In a dissenting opinion Judges Cremona, Thor Vilhjalmsson, Walsh, Macdonald, Bernhardt, De Meyer, Martens, Foighel and Morenilla considered:

(1) that protection under the ECHR would be meaningless if a state could extradite or expel someone without the prior possibility of clarifying the consequences;

(2) that the procedural guarantees in Art 25 presupposes the individual's opportunity to have an application considered more closely by the ECHR organs and to have his rights finally protected if necessary;

(3) that, while the lodging of an application does not automatically prevent consideration of whether to enforce a decision to expel or extradite, an indication under r36 gives the government the assurance that the application is of great importance and will be investigated speedily and it is, therefore, binding as the only means to protect the applicant from a possible violation causing irreparable harm;

(4) that the fact that C V was not tortured and could take the necessary steps before the ECHR organs is not relevant as the critical date was that of his expulsion when a grave violation of human rights could not be excluded and the Commission had indicated that closer examination appeared necessary; and

(5) that the expulsion after the r36 indication was incompatible with Art 25.

In a separate opinion Judge De Meyer considered that there was a violation of Art 3 in that there were grounds for believing that C V's expulsion to Chile was likely to expose him to a real risk of being subjected to torture or inhuman or degrading treatment or punishment.

[Adapted from  INTERIGHTS summary, with permission]

"84. In the present case the first applicant was considered to be suffering from a post-traumatic stress disorder prior to his expulsion and his mental health appeared to deteriorate following his return to Chile (see paragraphs 27 and 44 above). However, it results from the finding in paragraph 82 that no substantial basis has been shown for his fears. Accordingly the Court does not consider that the first applicant’s expulsion exceeded the threshold set by Article 3 (art. 3)." Paragraph 84.
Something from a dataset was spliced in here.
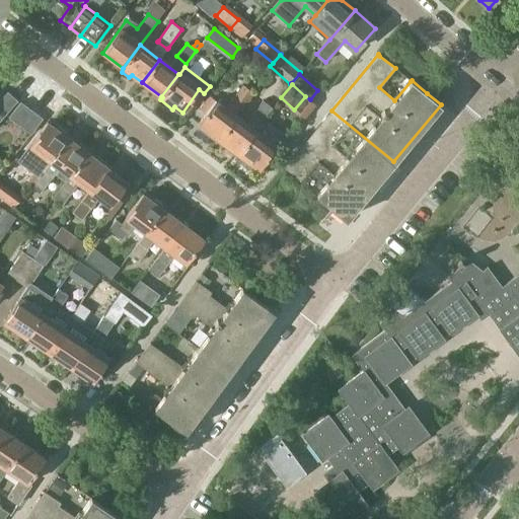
[(219,139),(236,116),(252,93),(243,86),(226,108),(209,96),(200,108),(207,114),(199,124),(197,127),(210,137),(212,134),(219,139)]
88. As noted by both the Government and the Commission, the expulsion of all three applicants was ordered by the Swedish Government but the second and third applicants went into hiding and have so remained in order to evade enforcement of the order (see paragraph 33 above). Moreover, the evidence adduced does not show that there were obstacles to establishing family life in their home country (see, mutatis mutandis, the Abdulaziz, Cabales and Balkandali judgment of 28 May 1985, Series A no. 94, p. 34, § 68). The Court refers in this respect to its finding concerning the applicants’ complaints under Article 3 (art. 3) (see paragraph 86 above). In these circumstances responsibility for the resulting separation of the family cannot be imputed to Sweden.

89. Accordingly there has been no "lack of respect" for the applicants’ family life in breach of Article 8 (art. 8)." Paragraphs 88-89.